One family reported a patient being handcuffed by the police 

Dementia patients experience a ‘shocking’ variation in the quality of hospital care they receive across England, a charity has warned.

Staff using excessive force and not giving dementia patients the correct pain medication were among the findings outlined in a new report by The Alzheimer’s Society, to coincide with the launch of Fix Dementia Care campaign.

The research based on Freedom of Information requests (FOI) and a survey of 570 people affected by dementia showed that as many as 92 per cent of dementia patients found hospitals frightening, according to the survey. 

A showed further 57 per cent of patients felt they were not treated with dignity or understanding. 

The report includes an account of how a 64-year-old man with dementia identified as David was admitted to hospital due to a mouth abscess. During his stay he became aggressive because of the pain he was experiencing. 

When they arrived to collect him, his family were "shocked" two find police vans had arrived to remove him from the hospital after an officer handcuffed him to a bed. A nurse told his daughter-in-law Jill that he had pushed over a piece of hospital equipment and could be charged with criminal damage.

“I was appalled. My father is a sick man but they were treating him like a criminal. It was ridiculous,” she said. 

Patients were also left alone on wards or busy Accident and Emergency departments for hours; left in soiled sheets and denied visits from family carers, the report read. 

Hospitals were also found to not provide patients with water in a way that they could drink, or help patients to eat or choose their meals.

The report also drew attention to 4,926 people with dementia who were inappropriately discharged at night between the hours of 11pm and 6am across the 68 trusts that responded to the FOI request. Only six did not. 

Sending a patient with dementia home at night is considered unsafe and disorientating as they are unlikely to receive the support they need in care homes which are often closed during these hours. 

The charity has also highlighted that on average people with dementia spend nearly four times as long in hospital following a fall than others – with 702 people falling in one hospital in 2014.

On top of this, 28 per cent of people aged 65 over who fell in hospital had dementia; however, this figure was as high as 71 per cent in the worst performing hospital trust, the Alzheimer’s Society investigation revealed.

The charity emphasised that dementia patients use a quarter of hospital beds, and an estimated £264.2 million of public money was wasted on poor dementia care according to the latest statistics.

In addition, £155.3million was spent on excess days in hospital, £15.9million on falls, and £93million on emergency readmissions. 

In light of the report, the charity has recommended that all hospitals publish an annual statement of dementia care including patient feedback. 
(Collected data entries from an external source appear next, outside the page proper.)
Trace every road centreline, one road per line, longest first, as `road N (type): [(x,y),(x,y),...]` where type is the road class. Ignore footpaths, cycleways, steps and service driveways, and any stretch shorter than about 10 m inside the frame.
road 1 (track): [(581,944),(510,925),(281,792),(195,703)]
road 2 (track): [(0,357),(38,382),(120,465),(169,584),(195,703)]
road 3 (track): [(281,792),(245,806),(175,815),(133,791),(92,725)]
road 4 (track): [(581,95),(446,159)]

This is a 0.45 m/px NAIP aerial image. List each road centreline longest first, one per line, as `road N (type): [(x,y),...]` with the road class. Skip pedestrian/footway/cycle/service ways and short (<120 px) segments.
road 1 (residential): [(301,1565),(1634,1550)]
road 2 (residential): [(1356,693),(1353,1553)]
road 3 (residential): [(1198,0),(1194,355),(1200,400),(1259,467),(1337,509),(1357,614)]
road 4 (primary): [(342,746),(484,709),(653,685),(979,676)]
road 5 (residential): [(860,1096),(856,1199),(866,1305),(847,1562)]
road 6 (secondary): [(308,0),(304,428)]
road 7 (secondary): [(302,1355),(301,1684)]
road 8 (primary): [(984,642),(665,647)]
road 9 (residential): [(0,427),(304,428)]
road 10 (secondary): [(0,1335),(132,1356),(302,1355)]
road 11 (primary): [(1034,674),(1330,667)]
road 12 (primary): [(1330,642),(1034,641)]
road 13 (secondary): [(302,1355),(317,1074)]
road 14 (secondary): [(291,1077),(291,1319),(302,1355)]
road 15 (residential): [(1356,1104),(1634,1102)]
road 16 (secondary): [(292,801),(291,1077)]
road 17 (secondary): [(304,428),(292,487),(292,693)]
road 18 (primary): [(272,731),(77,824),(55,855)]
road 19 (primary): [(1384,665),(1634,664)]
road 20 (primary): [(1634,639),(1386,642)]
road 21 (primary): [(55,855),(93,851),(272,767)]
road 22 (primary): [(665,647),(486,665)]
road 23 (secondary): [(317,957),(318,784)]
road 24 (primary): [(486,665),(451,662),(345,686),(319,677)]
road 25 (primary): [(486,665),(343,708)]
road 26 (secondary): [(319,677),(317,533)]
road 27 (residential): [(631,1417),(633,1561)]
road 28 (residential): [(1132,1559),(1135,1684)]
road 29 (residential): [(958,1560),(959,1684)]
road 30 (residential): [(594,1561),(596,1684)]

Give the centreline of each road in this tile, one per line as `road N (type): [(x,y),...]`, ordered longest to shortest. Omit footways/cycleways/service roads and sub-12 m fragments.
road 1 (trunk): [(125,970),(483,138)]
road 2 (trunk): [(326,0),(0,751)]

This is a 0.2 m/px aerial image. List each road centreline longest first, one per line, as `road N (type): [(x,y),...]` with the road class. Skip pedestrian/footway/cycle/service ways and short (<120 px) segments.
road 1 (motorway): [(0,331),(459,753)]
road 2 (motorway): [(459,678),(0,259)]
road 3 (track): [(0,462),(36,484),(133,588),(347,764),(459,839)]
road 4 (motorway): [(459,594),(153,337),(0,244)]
Describing the findings as “shocking”, the charity said in a statement: “Too many people with dementia are falling while in hospital, being discharged at night or being marooned in hospital despite their medical treatment having finished."

Jeremy Hughes, Chief Executive of Alzheimer’s Society, said: “Poor care can have devastating, life-changing consequences. Starving because you can’t communicate to hospital staff that you are hungry, or falling and breaking a hip because you’re confused and no-one’s around to help, can affect whether you stand any chance of returning to your own home or not.

Dementia is an umbrella term for conditions which can include memory loss and difficulties thinking, with Alzheimer’s being the most common form.

Symptoms include memory loss which becomes progressively worse, as well as difficulties with: language, visuospatial skills, concentrating, and orientation. Mood swings are also common in the early stages of the disease. 

Responding to the report, a Department of Health spokesman said that £50m has been spent in recent years on making hospitals and care homes more “dementia friendly”, and that 500,000 staff had received extra training.

“People with dementia and their carers deserve the very best support,” the spokesman said. 

NHS England said: “There have in fact been major advances in recognising and assessing symptoms of possible dementia in patients admitted to hospital, with more than four fifths of trusts meeting a challenging 90% target.

“And following the Prime Minister's Challenge work to increase the diagnosis rate 67.2 per cent of people with dementia now have a diagnosis - an increase from 52 per cent in March 2014 - helping many more people to access post-diagnostic support.”